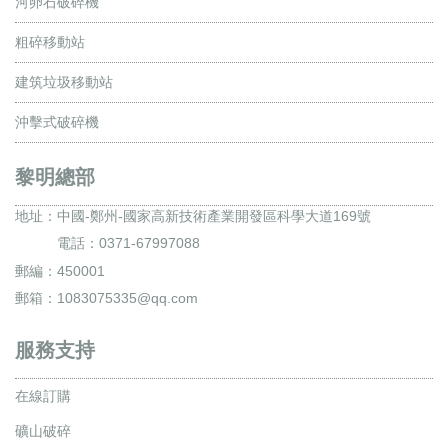
河卵石破碎機
粗碎移動站
建筑垃圾移動站
沖擊式破碎機
黎明總部
地址：
中國-鄭州-國家高新技術產業開發區科學大道169號
電話：0371-67997088
郵編：450001
郵箱：1083075335@qq.com
服務支持
在線訂購
礦山破碎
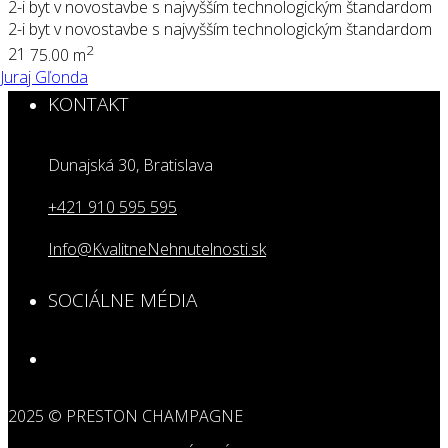
2-i byt v novostavbe s najvyšším technologickým štandardom
2-i byt v novostavbe s najvyšším technologickým štandardom
2
2
1
75.00 m
Juraj Gľonda
KONTAKT
Dunajská 30, Bratislava
+421 910 595 595
Info@KvalitneNehnutelnosti.sk
SOCIÁLNE MÉDIA
2025 © PRESTON CHAMPAGNE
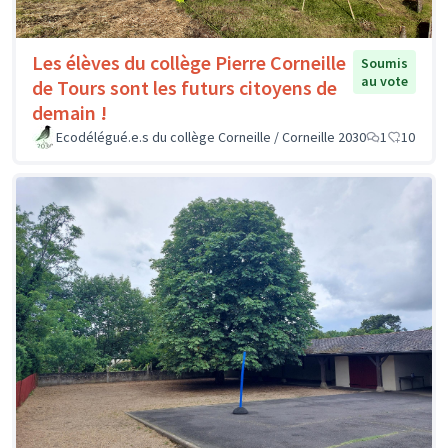
Les élèves du collège Pierre Corneille
Soumis
au vote
de Tours sont les futurs citoyens de
demain !
Ecodélégué.e.s du collège Corneille / Corneille 2030
1
10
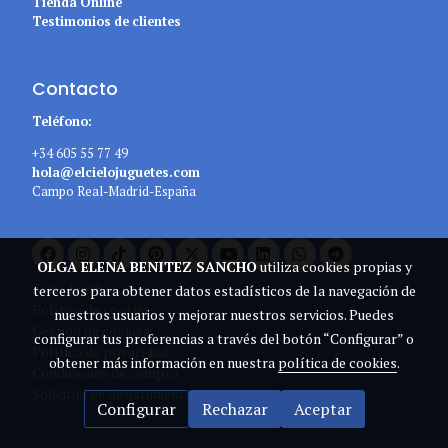
Tienda Online
Testimonios de clientes
Contacto
Teléfono:
+34 605 55 77 49
hola@elcielojuguetes.com
Campo Real-Madrid-España
OLGA ELENA BENITEZ SANCHO
utiliza cookies propias y
Aviso legal
terceros para obtener datos estadísticos de la navegación de
Política de cookies
nuestros usuarios y mejorar nuestros servicios. Puedes
Gestión de cookies
configurar tus preferencias a través del botón “Configurar” o
Política de privacidad
obtener más información en nuestra
política de cookies
.
Condiciones de compra
Solicitud de desistimiento
Configurar
Rechazar
Aceptar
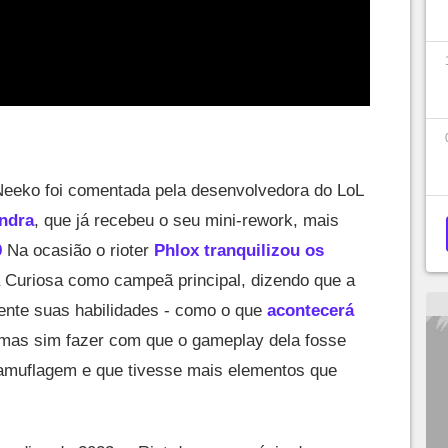
 Neeko foi comentada pela desenvolvedora do LoL
ndra
, que já recebeu o seu mini-rework, mais
9
Na ocasião o rioter
Phlox tranquilizou os
Curiosa como campeã principal, dizendo que a
ente suas habilidades - como o que
acontecerá
 mas sim fazer com que o gameplay dela fosse
amuflagem e que tivesse mais elementos que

================

Restate, word for word, each line from the line containing "utiliza cookies propias y" through the end of the entries above; the pictures are not part of the copy.

## Solution for this task
utiliza cookies propias y
Aviso legal
terceros para obtener datos estadísticos de la navegación de
Política de cookies
nuestros usuarios y mejorar nuestros servicios. Puedes
Gestión de cookies
configurar tus preferencias a través del botón “Configurar” o
Política de privacidad
obtener más información en nuestra
política de cookies
.
Condiciones de compra
Solicitud de desistimiento
Configurar
Rechazar
Aceptar
 Neeko foi comentada pela desenvolvedora do LoL
ndra
, que já recebeu o seu mini-rework, mais
9
Na ocasião o rioter
Phlox tranquilizou os
Curiosa como campeã principal, dizendo que a
ente suas habilidades - como o que
acontecerá
 mas sim fazer com que o gameplay dela fosse
amuflagem e que tivesse mais elementos que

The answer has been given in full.